Vom Wechsel verspricht sich LEGO effizientere Arbeitsabläufe, die es dem Unternehmen ermöglichen, den eigenen Kunden noch besseren Service zu bieten. Auch die Umweltfreundlichkeit des blauen Pools war ein wichtiges Entscheidungskriterium für den Spielzeughersteller, zu CHEP zu wechseln. "Der Tausch weißer Paletten ist umständlich und enthält eine Menge versteckter Kosten, zum Beispiel für den Kauf neuer Paletten, um abhanden gekommene zu ersetzen", bemängelt Bo H. Kristensen, LEGO Group Logistics Consultant, Europe & Asia. "Auch die Zeit, die es braucht, um mit Vertriebs- und Logistikpartnern über Unregelmäßigkeiten beim Palettentausch zu verhandeln, ist ein zusätzlicher Kostenfaktor des traditionellen weißen Tauschsystems", so Kristensen weiter. Jesper Touboel, Director, Customer Logistics, LEGO Group, formuliert die Anforderungen an ein ideales Palettensystem so: "Für LEGO ist von großer Bedeutung, dass das Ladungsträgersystem umweltfreundlich ist. Bei akzeptablen Kosten soll das Palettenmanagement außerdem so wenig Zeit wie möglich beanspruchen - denn diese wollen wir für unser Hauptgeschäft einsetzen."
Seit der Gründung im Jahr 1932 legt LEGO großen Wert auf einen nachhaltigen Unternehmensbetrieb. "Abfall zu reduzieren, ist ein wichtiges Ziel von uns", sagt Kristensen. "Und durch die Nutzung gepoolter Ladungsträger können wir eine Menge Müll vermeiden." Kristensen ist sich außerdem sicher, dass das Pooling-System von CHEP nicht nur LEGO zugute kommt, sondern auch dessen Kunden, darunter führende Spielzeughändler in ganz Europa. "Auch ihnen empfehlen wir den CHEP Pool. In unseren Gesprächen haben unsere Kunden bereits großes Interesse gezeigt."

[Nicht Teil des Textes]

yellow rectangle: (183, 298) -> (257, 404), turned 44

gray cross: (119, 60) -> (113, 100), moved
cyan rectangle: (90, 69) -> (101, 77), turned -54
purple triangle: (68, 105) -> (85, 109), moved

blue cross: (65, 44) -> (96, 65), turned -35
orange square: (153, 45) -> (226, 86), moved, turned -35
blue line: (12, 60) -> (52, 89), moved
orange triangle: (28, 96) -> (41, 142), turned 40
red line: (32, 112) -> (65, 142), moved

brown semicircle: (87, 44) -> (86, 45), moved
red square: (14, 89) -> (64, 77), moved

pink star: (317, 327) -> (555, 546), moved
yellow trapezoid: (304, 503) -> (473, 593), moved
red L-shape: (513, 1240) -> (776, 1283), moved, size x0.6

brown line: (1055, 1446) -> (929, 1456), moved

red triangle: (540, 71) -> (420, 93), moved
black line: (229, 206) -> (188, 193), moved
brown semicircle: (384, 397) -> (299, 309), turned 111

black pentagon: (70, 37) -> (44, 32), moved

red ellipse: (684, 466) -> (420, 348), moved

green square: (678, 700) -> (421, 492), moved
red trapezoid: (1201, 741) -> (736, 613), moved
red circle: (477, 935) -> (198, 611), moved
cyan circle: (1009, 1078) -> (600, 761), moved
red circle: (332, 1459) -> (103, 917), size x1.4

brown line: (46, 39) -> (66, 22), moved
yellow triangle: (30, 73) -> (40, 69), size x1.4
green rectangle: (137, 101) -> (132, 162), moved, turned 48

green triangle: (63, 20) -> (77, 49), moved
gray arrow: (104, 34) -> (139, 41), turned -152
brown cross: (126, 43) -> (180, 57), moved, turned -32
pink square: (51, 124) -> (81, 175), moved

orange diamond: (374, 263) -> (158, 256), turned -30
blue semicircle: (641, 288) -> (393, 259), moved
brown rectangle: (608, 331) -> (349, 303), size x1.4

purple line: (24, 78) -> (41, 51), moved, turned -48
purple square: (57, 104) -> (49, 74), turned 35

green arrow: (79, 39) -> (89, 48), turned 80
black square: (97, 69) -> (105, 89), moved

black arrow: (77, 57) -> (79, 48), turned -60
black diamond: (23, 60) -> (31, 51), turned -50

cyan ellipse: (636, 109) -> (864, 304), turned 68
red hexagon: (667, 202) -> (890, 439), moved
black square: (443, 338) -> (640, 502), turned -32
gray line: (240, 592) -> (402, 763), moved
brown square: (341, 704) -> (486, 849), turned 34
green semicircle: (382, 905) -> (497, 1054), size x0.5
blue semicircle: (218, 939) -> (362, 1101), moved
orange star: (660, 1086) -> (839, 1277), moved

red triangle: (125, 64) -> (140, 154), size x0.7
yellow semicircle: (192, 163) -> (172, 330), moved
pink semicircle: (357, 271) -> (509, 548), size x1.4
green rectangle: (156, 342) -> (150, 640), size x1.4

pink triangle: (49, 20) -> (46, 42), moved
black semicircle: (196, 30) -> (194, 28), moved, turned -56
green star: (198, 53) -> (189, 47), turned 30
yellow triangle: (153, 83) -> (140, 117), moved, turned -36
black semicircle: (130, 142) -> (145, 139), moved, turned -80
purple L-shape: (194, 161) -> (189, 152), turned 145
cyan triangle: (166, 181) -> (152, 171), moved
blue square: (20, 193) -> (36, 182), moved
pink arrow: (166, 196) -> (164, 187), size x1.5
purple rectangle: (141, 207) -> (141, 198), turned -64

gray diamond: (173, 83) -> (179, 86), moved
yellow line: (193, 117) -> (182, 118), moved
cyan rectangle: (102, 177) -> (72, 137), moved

"Unsere Paletten- und Behälter-Pooling-Services erleichtern allen Beteiligten der Supply Chain ihre Arbeit. So können sich Hersteller, Erzeuger und Einzelhändler wieder stärker auf ihr Hauptgeschäft konzentrieren", sagt Christophe Loiseau, Senior Vice President, Sales and Marketing, CHEP Europe. "Unsere Kunden sparen außerdem Geld, da sie keine Ladungsträger kaufen müssen. Auch Unkosten für Rücktransport, Reparaturen oder Verluste fallen nicht an. Wir freuen uns über die Zusammenarbeit mit LEGO und sind sicher, dass auch weitere Unternehmen in ganz Europa die CHEP Services zu ihrem Vorteil nutzen können - egal, ob im nationalen oder internationalen Geschäft."